Shield AI successfully demonstrates autonomous teaming with V-BAT UAS
The demonstration was the final milestone of the innovation arm of the Department of the Air Force (AFWERX) autonomy effort under its Strategic Funding Increase programme and in collaboration with the Air Force Research Laboratory (AFRL) Sensors Directorate.
Shield AI used its Hivemind AI pilot to launch a team of three V-BATs to monitor and surveil simulated wildfires. The multi-agent, coordinated team conducted detect, identify, locate, and report (DILR) missions in a contingency scenario with dual-use applications.
This work with AFWERX sets Shield AI on a path to deploy V-BAT teaming capabilities in GPS- and- communications-denied environments in 2024.
Shield AI’s president Brandon Tseng said: ‘Intelligent, affordable mass that can see everything on the battlefield, execute the mission even when GPS and comms are denied or degraded, and put all our adversaries’ military assets at risk at all times is the Holy Grail of deterrence. This milestone brings us closer to achieving that reality.’
‘We had many customers from across the DoD enterprise attend the event and my favourite customer quote was “Wait, you’re flying those three aircraft, doing the recon, and at the same time briefing us?”’
Hivemind can be trained for a variety of missions and its modular open systems architecture enables portability to other aircraft.

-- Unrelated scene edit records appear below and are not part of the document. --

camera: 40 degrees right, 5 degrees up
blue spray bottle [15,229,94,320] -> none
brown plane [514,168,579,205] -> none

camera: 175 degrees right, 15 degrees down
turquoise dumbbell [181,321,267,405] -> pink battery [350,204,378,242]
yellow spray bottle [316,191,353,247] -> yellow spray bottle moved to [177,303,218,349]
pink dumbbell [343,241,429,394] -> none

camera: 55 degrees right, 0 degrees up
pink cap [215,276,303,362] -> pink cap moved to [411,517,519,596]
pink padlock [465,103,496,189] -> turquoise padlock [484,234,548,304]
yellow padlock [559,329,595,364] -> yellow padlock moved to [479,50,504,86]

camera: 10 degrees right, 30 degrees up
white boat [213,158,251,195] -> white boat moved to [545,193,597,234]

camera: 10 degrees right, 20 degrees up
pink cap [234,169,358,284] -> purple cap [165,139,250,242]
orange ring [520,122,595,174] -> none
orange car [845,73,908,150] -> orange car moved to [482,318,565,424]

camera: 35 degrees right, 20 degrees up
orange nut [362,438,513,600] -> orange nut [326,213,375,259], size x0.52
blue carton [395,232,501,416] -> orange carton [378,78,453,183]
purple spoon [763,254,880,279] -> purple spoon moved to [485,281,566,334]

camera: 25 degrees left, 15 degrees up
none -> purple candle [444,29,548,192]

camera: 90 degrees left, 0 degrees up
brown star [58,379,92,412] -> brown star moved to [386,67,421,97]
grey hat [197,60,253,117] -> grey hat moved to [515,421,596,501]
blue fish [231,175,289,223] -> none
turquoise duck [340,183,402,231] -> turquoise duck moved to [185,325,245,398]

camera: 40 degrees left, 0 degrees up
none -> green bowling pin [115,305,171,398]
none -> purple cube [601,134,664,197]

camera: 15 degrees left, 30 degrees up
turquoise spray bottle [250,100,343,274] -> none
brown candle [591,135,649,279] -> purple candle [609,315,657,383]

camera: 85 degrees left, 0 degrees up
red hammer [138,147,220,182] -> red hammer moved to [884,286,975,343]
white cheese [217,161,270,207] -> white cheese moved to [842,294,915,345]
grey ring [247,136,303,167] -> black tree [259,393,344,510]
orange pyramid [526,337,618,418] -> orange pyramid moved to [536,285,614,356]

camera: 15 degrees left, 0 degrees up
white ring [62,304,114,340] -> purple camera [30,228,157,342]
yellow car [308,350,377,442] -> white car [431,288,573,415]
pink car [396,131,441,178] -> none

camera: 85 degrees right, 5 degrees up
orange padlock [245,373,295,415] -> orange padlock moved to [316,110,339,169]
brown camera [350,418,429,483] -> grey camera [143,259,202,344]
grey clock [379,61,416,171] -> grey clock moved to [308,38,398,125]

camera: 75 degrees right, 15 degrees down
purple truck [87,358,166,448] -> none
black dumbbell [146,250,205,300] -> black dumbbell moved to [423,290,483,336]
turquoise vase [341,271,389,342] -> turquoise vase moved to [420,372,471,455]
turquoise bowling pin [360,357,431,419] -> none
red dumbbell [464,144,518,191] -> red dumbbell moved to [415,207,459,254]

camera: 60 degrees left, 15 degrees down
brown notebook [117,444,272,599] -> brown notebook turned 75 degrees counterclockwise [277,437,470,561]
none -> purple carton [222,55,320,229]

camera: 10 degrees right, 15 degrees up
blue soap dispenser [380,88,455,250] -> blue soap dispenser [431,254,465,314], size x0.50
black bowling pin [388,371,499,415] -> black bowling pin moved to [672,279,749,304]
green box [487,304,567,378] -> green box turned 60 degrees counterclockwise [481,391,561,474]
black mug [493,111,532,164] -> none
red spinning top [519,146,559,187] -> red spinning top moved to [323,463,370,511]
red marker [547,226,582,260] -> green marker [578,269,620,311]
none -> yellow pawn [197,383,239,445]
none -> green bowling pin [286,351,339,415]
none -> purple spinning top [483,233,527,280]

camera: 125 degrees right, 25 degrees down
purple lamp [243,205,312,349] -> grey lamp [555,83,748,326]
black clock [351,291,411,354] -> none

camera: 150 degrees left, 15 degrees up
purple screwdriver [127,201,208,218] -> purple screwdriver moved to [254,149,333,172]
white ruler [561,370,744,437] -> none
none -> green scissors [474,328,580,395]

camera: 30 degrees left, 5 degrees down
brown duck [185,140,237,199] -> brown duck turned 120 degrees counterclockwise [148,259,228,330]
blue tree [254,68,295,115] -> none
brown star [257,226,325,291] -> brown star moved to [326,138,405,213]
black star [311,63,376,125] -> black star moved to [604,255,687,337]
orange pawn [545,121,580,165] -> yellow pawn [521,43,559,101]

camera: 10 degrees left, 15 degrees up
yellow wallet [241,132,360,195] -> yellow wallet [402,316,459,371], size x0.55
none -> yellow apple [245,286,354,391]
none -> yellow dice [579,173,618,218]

It has flown quadcopters, V-BATs and jet aircraft.
V-BAT teaming capabilities in GPS- and- communications-denied environments are expected to be deployed in 2024. (Photo: Shield AI)
According to the company Hivemind can be trained to undertake a range of missions, including integrated air defence breach, SCUD missile hunting, zone reconnaissance, counter-air, beyond-visual-range strike, maritime domain awareness and communications-contested operations.
AFWERX prime division chief Col Tom Meagher said: ‘What’s exciting to us is not just the capability that teaming V-BATs can bring to the table or how it’s on a great path for fielding with DoD partners, but how autonomy stacks can be leveraged across different aircraft and programmes.’
‘The continual application of autonomy from small systems, now V-BAT, and onto larger platforms provides paths for industry progression and autonomy maturation.’